▸ PROBLEM TO SOLVE: Pull every line with "actif" from the material.

===============

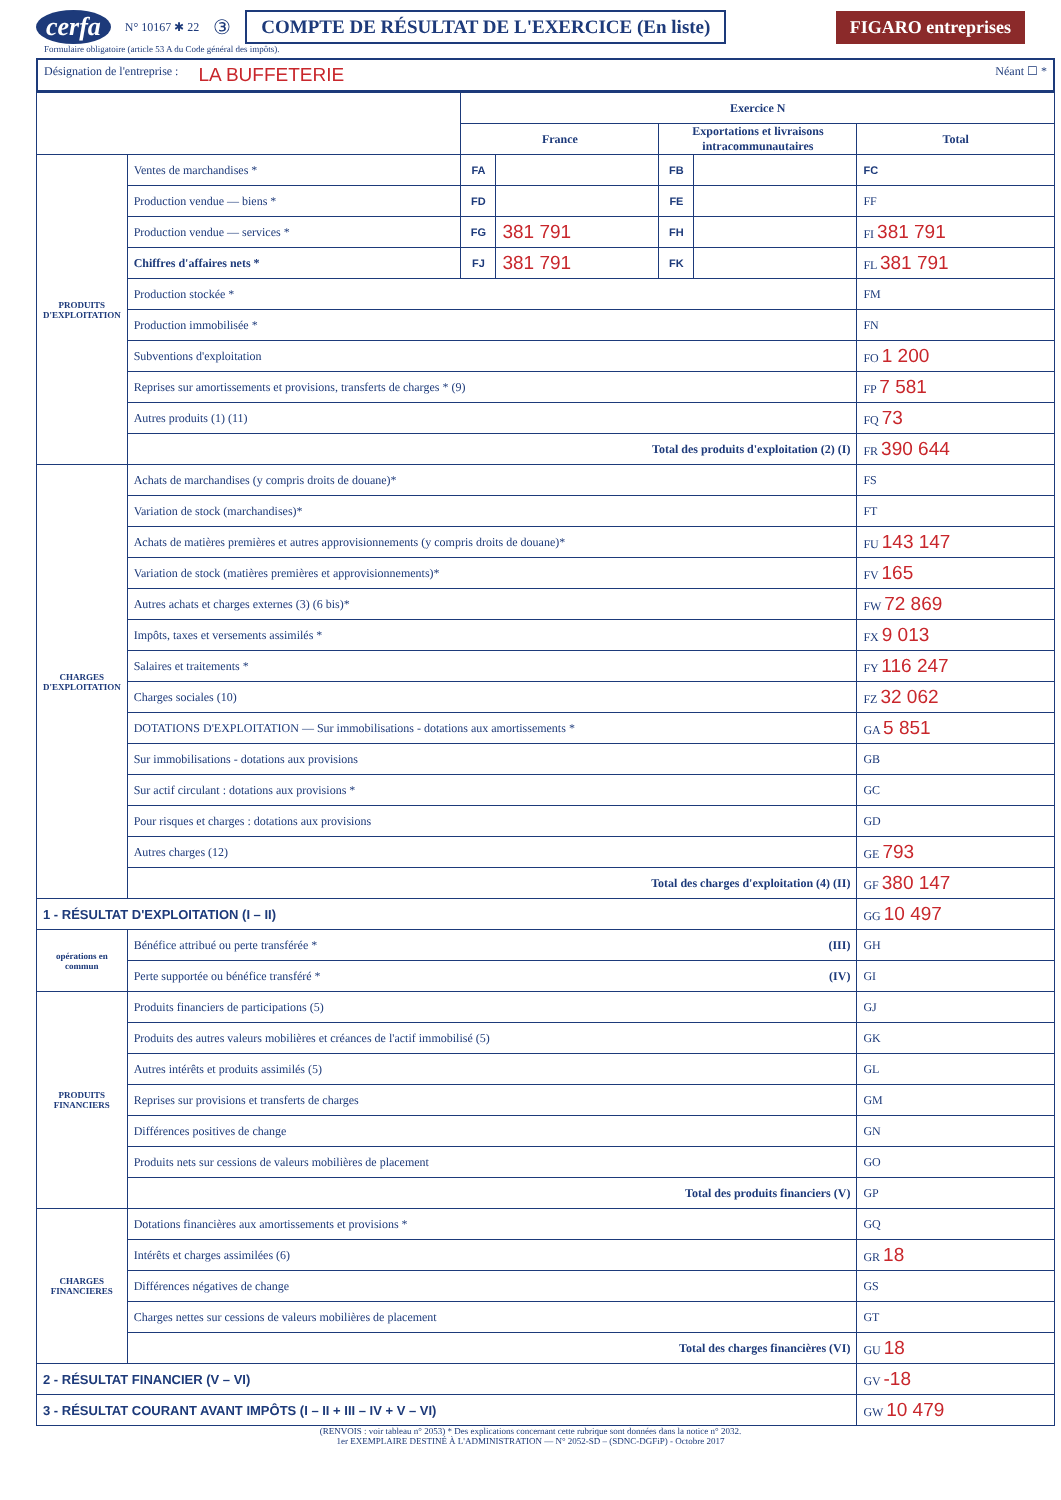cerfa N° 10167 ✱ 22 ③ COMPTE DE RÉSULTAT DE L'EXERCICE (En liste) FIGARO entreprises
Formulaire obligatoire (article 53 A du Code général des impôts).
Désignation de l'entreprise : LA BUFFETERIE Néant ☐ *
| | | Exercice N | | | | |
| --- | --- | --- | --- | --- | --- | --- |
| | | France | | Exportations et livraisons intracommunautaires | | Total |
| PRODUITS D'EXPLOITATION | Ventes de marchandises * | FA | | FB | | FC |
| | Production vendue — biens * | FD | | FE | | FF |
| | Production vendue — services * | FG | 381 791 | FH | | FI 381 791 |
| | Chiffres d'affaires nets * | FJ | 381 791 | FK | | FL 381 791 |
| | Production stockée * | | | | | FM |
| | Production immobilisée * | | | | | FN |
| | Subventions d'exploitation | | | | | FO 1 200 |
| | Reprises sur amortissements et provisions, transferts de charges * (9) | | | | | FP 7 581 |
| | Autres produits (1) (11) | | | | | FQ 73 |
| | Total des produits d'exploitation (2) (I) | | | | | FR 390 644 |
| CHARGES D'EXPLOITATION | Achats de marchandises (y compris droits de douane)* | | | | | FS |
| | Variation de stock (marchandises)* | | | | | FT |
| | Achats de matières premières et autres approvisionnements (y compris droits de douane)* | | | | | FU 143 147 |
| | Variation de stock (matières premières et approvisionnements)* | | | | | FV 165 |
| | Autres achats et charges externes (3) (6 bis)* | | | | | FW 72 869 |
| | Impôts, taxes et versements assimilés * | | | | | FX 9 013 |
| | Salaires et traitements * | | | | | FY 116 247 |
| | Charges sociales (10) | | | | | FZ 32 062 |
| | DOTATIONS D'EXPLOITATION — Sur immobilisations - dotations aux amortissements * | | | | | GA 5 851 |
| | Sur immobilisations - dotations aux provisions | | | | | GB |
| | Sur actif circulant : dotations aux provisions * | | | | | GC |
| | Pour risques et charges : dotations aux provisions | | | | | GD |
| | Autres charges (12) | | | | | GE 793 |
| | Total des charges d'exploitation (4) (II) | | | | | GF 380 147 |
| 1 - RÉSULTAT D'EXPLOITATION (I – II) | | | | | | GG 10 497 |
| opérations en commun | Bénéfice attribué ou perte transférée * (III) | | | | | GH |
| | Perte supportée ou bénéfice transféré * (IV) | | | | | GI |
| PRODUITS FINANCIERS | Produits financiers de participations (5) | | | | | GJ |
| | Produits des autres valeurs mobilières et créances de l'actif immobilisé (5) | | | | | GK |
| | Autres intérêts et produits assimilés (5) | | | | | GL |
| | Reprises sur provisions et transferts de charges | | | | | GM |
| | Différences positives de change | | | | | GN |
| | Produits nets sur cessions de valeurs mobilières de placement | | | | | GO |
| | Total des produits financiers (V) | | | | | GP |
| CHARGES FINANCIERES | Dotations financières aux amortissements et provisions * | | | | | GQ |
| | Intérêts et charges assimilées (6) | | | | | GR 18 |
| | Différences négatives de change | | | | | GS |
| | Charges nettes sur cessions de valeurs mobilières de placement | | | | | GT |
| | Total des charges financières (VI) | | | | | GU 18 |
| 2 - RÉSULTAT FINANCIER (V – VI) | | | | | | GV -18 |
| 3 - RÉSULTAT COURANT AVANT IMPÔTS (I – II + III – IV + V – VI) | | | | | | GW 10 479 |
(RENVOIS : voir tableau n° 2053) * Des explications concernant cette rubrique sont données dans la notice n° 2032.
1er EXEMPLAIRE DESTINÉ À L'ADMINISTRATION — N° 2052-SD – (SDNC-DGFiP) - Octobre 2017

===============

▸ YOUR SOLUTION:
| | Sur actif circulant : dotations aux provisions * | | | | | GC |
| | Produits des autres valeurs mobilières et créances de l'actif immobilisé (5) | | | | | GK |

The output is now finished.